Monday 12 October 2015

Atoll Comics Round 24

Or changes to my Top-Ten comics

Due to having an entertainment budget and an urge to buy better comics, I have decided to be selective about which superhero comics I read. Harnessing the Awesome Power of Maths, I have determined that I can afford to read 10 ongoing titles. So I get to read 10, and only 10, titles published by either Marvel or DC as well as one trade paperback a week of my choosing.

A complication of this is that I am forced to drop an on-going title if I want to try reading a new on-going title, an act of very tough love. Being financially responsible is the worst.

I will be adding Giant Days and dropping Bucky Barnes: The Winter Solder.

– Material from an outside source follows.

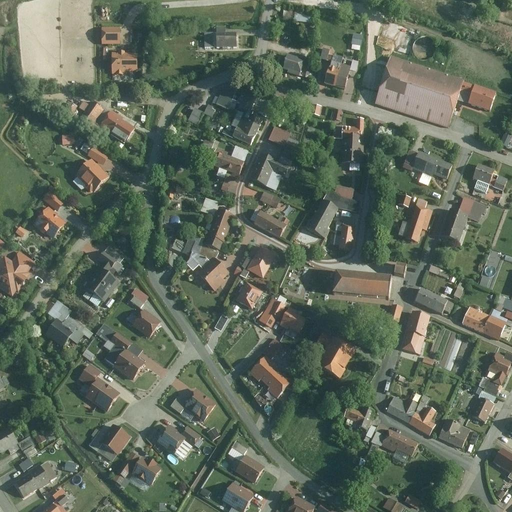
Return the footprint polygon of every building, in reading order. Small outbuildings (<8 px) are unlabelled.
[(295,19),(302,20),(303,14),(285,11),(284,17),(295,19)] [(218,48),(218,49),(238,49),(238,34),(226,34),(226,27),(218,27),(218,29),(205,29),(205,48),(218,48)] [(356,27),(352,45),(362,47),(364,36),(362,36),(363,28),(356,27)] [(102,29),(102,46),(121,46),(121,29),(102,29)] [(322,59),(328,61),(332,50),(325,48),(322,59)] [(353,50),(351,59),(359,60),(361,52),(353,50)] [(119,54),(113,54),(113,75),(116,75),(116,77),(124,76),(124,75),(126,75),(126,74),(138,74),(138,55),(130,55),(130,54),(126,54),(126,53),(119,53),(119,54)] [(289,73),(300,77),(307,58),(298,55),(297,58),(294,57),(289,55),(284,70),(289,72),(289,73)] [(476,87),(464,83),(465,81),(392,57),(376,105),(449,129),(461,92),(473,96),(470,105),(492,112),(499,93),(477,86),(476,87)] [(326,85),(336,88),(343,65),(333,62),(326,85)] [(336,88),(346,91),(353,68),(343,65),(336,88)] [(216,105),(229,111),(239,89),(223,90),(216,105)] [(238,104),(234,111),(238,113),(232,127),(238,130),(234,140),(252,148),(263,122),(251,117),(259,98),(244,91),(238,104)] [(136,129),(122,121),(124,119),(111,111),(109,116),(104,113),(105,111),(92,103),(89,106),(76,98),(73,104),(81,109),(76,116),(75,118),(78,120),(79,118),(81,119),(78,124),(91,132),(96,125),(101,129),(100,130),(111,137),(112,137),(125,145),(126,143),(127,143),(136,129)] [(205,115),(212,119),(216,112),(212,110),(214,107),(209,105),(205,115)] [(311,115),(320,117),(322,107),(314,105),(311,115)] [(195,109),(189,122),(199,127),(205,114),(195,109)] [(336,110),(335,120),(343,120),(343,111),(336,110)] [(343,152),(342,165),(364,167),(366,138),(364,138),(365,120),(358,120),(358,128),(344,128),(343,138),(333,137),(333,140),(353,141),(353,143),(334,142),(334,151),(343,152)] [(285,148),(280,159),(282,159),(280,164),(262,156),(251,182),(268,189),(274,174),(287,180),(299,151),(287,146),(292,135),(276,128),(270,142),(285,148)] [(501,145),(509,148),(511,140),(511,137),(505,135),(501,145)] [(63,137),(63,146),(75,146),(75,136),(63,137)] [(211,167),(240,178),(245,165),(244,164),(248,153),(236,148),(232,159),(228,158),(229,155),(217,150),(216,153),(213,151),(215,146),(206,142),(200,157),(213,162),(211,167)] [(86,143),(81,152),(87,156),(93,147),(86,143)] [(104,167),(110,158),(94,148),(88,157),(104,167)] [(448,181),(454,167),(420,153),(419,157),(410,153),(404,169),(413,173),(414,171),(424,175),(420,183),(430,187),(433,179),(434,179),(435,176),(448,181)] [(76,177),(86,187),(86,190),(90,194),(93,194),(95,195),(111,179),(103,171),(103,170),(98,165),(97,165),(92,161),(76,177)] [(497,172),(480,166),(475,180),(479,182),(476,190),(487,194),(491,186),(495,188),(505,191),(509,180),(499,177),(498,181),(494,179),(497,172)] [(222,192),(228,194),(231,187),(225,185),(222,192)] [(331,233),(329,232),(340,211),(359,215),(361,204),(353,202),(355,191),(338,187),(336,195),(331,192),(325,203),(324,202),(313,223),(311,222),(306,230),(326,241),(331,233)] [(43,201),(58,213),(65,204),(50,193),(43,201)] [(261,203),(277,211),(281,202),(265,194),(261,203)] [(399,206),(409,209),(412,200),(402,197),(399,206)] [(452,211),(443,238),(461,245),(470,220),(480,224),(483,215),(485,215),(488,207),(465,199),(460,214),(452,211)] [(400,236),(407,239),(407,240),(419,244),(424,231),(427,232),(433,213),(426,211),(428,203),(420,201),(417,208),(411,226),(404,223),(400,236)] [(202,213),(215,218),(217,213),(204,207),(202,213)] [(44,235),(45,234),(53,241),(67,225),(58,217),(59,216),(49,209),(34,227),(44,235)] [(221,253),(224,245),(226,246),(236,219),(219,212),(209,240),(206,248),(220,253),(221,253)] [(256,227),(281,241),(288,228),(290,223),(283,219),(280,224),(263,214),(256,227)] [(340,248),(340,250),(352,252),(356,229),(344,227),(344,223),(338,222),(336,235),(332,235),(330,246),(334,247),(340,248)] [(178,240),(173,249),(183,254),(187,244),(178,240)] [(183,256),(192,259),(185,267),(186,268),(192,274),(199,267),(203,272),(198,276),(216,294),(226,285),(224,282),(231,276),(217,262),(220,253),(206,248),(189,241),(185,250),(183,256)] [(87,294),(90,296),(94,296),(105,304),(120,284),(112,278),(117,272),(116,272),(125,259),(109,248),(99,262),(103,265),(85,289),(86,290),(87,294)] [(254,263),(248,260),(243,269),(243,270),(245,272),(241,279),(247,282),(251,275),(264,283),(278,258),(262,249),(254,263)] [(0,266),(0,290),(13,299),(17,293),(19,295),(32,276),(29,274),(36,264),(20,253),(13,263),(5,258),(0,266)] [(491,259),(498,263),(501,258),(494,254),(491,259)] [(400,266),(397,277),(406,279),(409,268),(400,266)] [(240,267),(234,277),(241,280),(241,279),(245,272),(243,270),(243,269),(240,267)] [(451,275),(441,271),(432,267),(429,273),(439,277),(439,276),(449,280),(451,275)] [(395,280),(339,276),(338,298),(394,303),(395,280)] [(458,290),(455,298),(461,301),(465,293),(464,293),(469,282),(463,280),(458,290)] [(264,295),(248,286),(237,304),(254,313),(264,295)] [(417,304),(444,317),(446,313),(451,315),(455,306),(424,291),(417,304)] [(511,302),(499,296),(496,305),(500,306),(497,312),(502,315),(504,308),(511,311),(511,302)] [(131,304),(141,311),(145,305),(135,298),(131,304)] [(57,304),(52,300),(44,310),(49,314),(57,304)] [(46,336),(64,349),(70,340),(78,346),(84,337),(90,340),(94,335),(88,331),(82,327),(82,326),(70,317),(73,313),(59,302),(48,316),(57,322),(46,336)] [(280,320),(286,308),(274,302),(260,324),(262,325),(273,330),(278,319),(280,320)] [(229,312),(236,316),(241,308),(234,304),(229,312)] [(394,308),(389,323),(400,326),(404,311),(394,308)] [(464,326),(500,343),(508,325),(492,318),(492,319),(472,310),(464,326)] [(139,320),(132,315),(127,322),(134,327),(133,328),(151,340),(162,324),(145,311),(139,320)] [(300,336),(308,322),(296,316),(297,314),(291,311),(281,328),(288,332),(285,337),(295,342),(299,335),(300,336)] [(124,315),(115,317),(117,324),(126,322),(124,315)] [(414,315),(409,334),(408,334),(403,351),(421,356),(426,339),(427,339),(433,320),(414,315)] [(134,383),(139,376),(142,378),(145,372),(143,370),(147,366),(138,360),(144,352),(133,344),(132,345),(118,334),(117,335),(104,326),(97,336),(101,339),(102,337),(111,343),(111,344),(116,347),(106,361),(115,368),(114,369),(134,383)] [(335,341),(334,342),(324,336),(318,347),(328,353),(318,370),(342,383),(358,354),(335,341)] [(271,362),(284,348),(276,341),(263,355),(267,359),(251,377),(260,385),(262,383),(271,391),(269,393),(278,402),(295,384),(286,376),(284,378),(274,368),(276,366),(271,362)] [(481,387),(486,390),(485,392),(497,398),(502,388),(503,389),(508,379),(510,380),(511,374),(511,356),(508,354),(506,359),(498,355),(489,373),(498,377),(495,384),(489,382),(488,384),(483,382),(481,387)] [(23,367),(26,357),(18,355),(15,365),(23,367)] [(435,362),(425,359),(423,364),(433,367),(435,362)] [(240,366),(230,374),(236,381),(245,373),(240,366)] [(108,415),(121,396),(98,380),(102,375),(90,367),(87,371),(79,381),(85,385),(80,392),(88,398),(86,400),(108,415)] [(474,394),(480,397),(483,392),(476,388),(474,394)] [(185,411),(205,424),(218,406),(197,391),(187,405),(178,399),(171,409),(181,416),(185,411)] [(482,398),(489,401),(491,396),(484,393),(482,398)] [(389,414),(410,427),(417,416),(415,415),(419,407),(409,402),(408,405),(395,399),(389,414)] [(473,419),(486,425),(495,406),(482,400),(473,419)] [(410,427),(431,439),(438,428),(431,425),(437,415),(429,409),(423,420),(420,418),(422,415),(424,416),(428,409),(422,405),(418,413),(417,416),(410,427)] [(357,429),(368,434),(376,414),(364,409),(362,415),(349,410),(345,420),(349,422),(347,427),(356,431),(357,429)] [(0,417),(0,419),(2,423),(9,419),(6,414),(0,417)] [(440,441),(464,451),(472,433),(449,423),(440,441)] [(117,457),(119,458),(132,440),(114,427),(106,438),(96,431),(92,437),(95,440),(90,448),(112,464),(117,457)] [(175,458),(185,444),(194,450),(202,438),(188,428),(182,435),(170,427),(157,445),(175,458)] [(372,428),(367,439),(372,441),(377,430),(372,428)] [(208,434),(213,443),(221,438),(215,429),(208,434)] [(24,455),(36,448),(30,438),(19,445),(10,431),(0,436),(0,452),(2,456),(9,452),(12,456),(20,451),(18,447),(19,446),(24,455)] [(390,432),(387,439),(377,435),(372,445),(374,446),(368,459),(374,462),(380,449),(382,450),(383,449),(397,456),(394,461),(408,467),(412,459),(413,460),(420,447),(390,432)] [(35,439),(39,446),(47,441),(42,434),(35,439)] [(475,434),(471,445),(477,447),(481,437),(475,434)] [(233,450),(244,458),(249,451),(237,444),(233,450)] [(53,450),(36,460),(46,476),(63,465),(53,450)] [(65,453),(72,461),(76,458),(69,450),(65,453)] [(511,458),(502,452),(492,467),(509,477),(507,481),(511,484),(511,458)] [(133,454),(126,463),(117,474),(118,475),(113,482),(125,491),(130,484),(126,481),(134,469),(134,468),(140,459),(133,454)] [(247,458),(236,474),(256,487),(266,470),(247,458)] [(152,489),(163,471),(157,468),(158,466),(150,461),(149,463),(143,459),(132,477),(152,489)] [(29,470),(34,466),(31,460),(25,464),(29,470)] [(15,485),(24,500),(51,484),(40,466),(28,473),(29,476),(15,485)] [(74,481),(66,487),(69,490),(77,484),(74,481)] [(246,511),(255,499),(241,489),(244,485),(238,481),(235,486),(234,485),(223,503),(235,510),(233,511),(246,511)] [(53,506),(45,511),(65,511),(62,508),(69,502),(64,496),(65,495),(61,492),(61,493),(53,499),(57,503),(54,506),(53,506)] [(289,507),(286,511),(314,511),(317,507),(298,497),(293,505),(289,507)] [(407,504),(420,511),(424,505),(411,498),(407,504)] [(386,511),(387,511),(393,511),(395,511),(397,511),(403,511),(405,509),(392,501),(390,500),(386,506),(388,507),(386,511)] [(317,511),(336,511),(323,503),(317,511)]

Why Giant Days: Giant Days is a direct market, paper comic that spun out of the Giant Days webcomic, a periodically recurring storyline/sub-universe of the Bad Machinery/Scary Go Round world of John Allison. While the overall fictional universe of John Allison's comics is pretty vast and convoluted, Giant Days is pretty easy to get into: it features one of my favourite Scary Go Round stars gone off to college with a new cast of shiny oddballs as they have undergraduate hijinks. Giant Days is written by John Allison and drawn by the very talented Lissa Treiman and coloured by Whitney Cogar and features the trademark wit, sitcommery, and endearing characters that has had me reading the Allison webcomics for years (and years... and years...). Giant Days is just endlessly charming and funny, both in the haha and the oh... way. It's a nice, fun breath in any pull list. 

I've actually been reading Giant Days for a while now on what is basically the down low. It was originally slated to be a six issue mini-series and I thought I would just happily dabble with the series in issues a bit before deciding to review the entire thing as a trade paperback. Fortunately, Giant Days seems to have evolved to a bigger limited series and then again into a full ongoing, which is great and means I need to stop lying to myself and my wife and admit that it's one of my ten, and only ten ongoing comics.


Why not Bucky Barnes: The Winter Soldier:  This is another comic that has recently ended. The comic which featured Bucky Barnes as an Earth defending space assassin who fell into a psychedelic love and drug and interdimensional plot on an alien world was pretty fun. The story was weird and interesting, maybe a bit trite at times, and searingly, gloriously earnest. BB:TWS also featured some truly remarkable artwork. I am not someone prone to putting up comic or sci-fi art on walls, but if I were going to put up a poster it would be interior art from this comic. (Or I guess, paint the side of a sweet van, BB:TWS art would also be really great for that.)  It's totally beautiful and rad. It's also a great example of just how smart and and animated painted artwork can be when coupled to innovative layouts. It's technically a very interesting comic. Ales Kot and Marco Rudy really delivered a funky comic experience, and I'm glad I read it.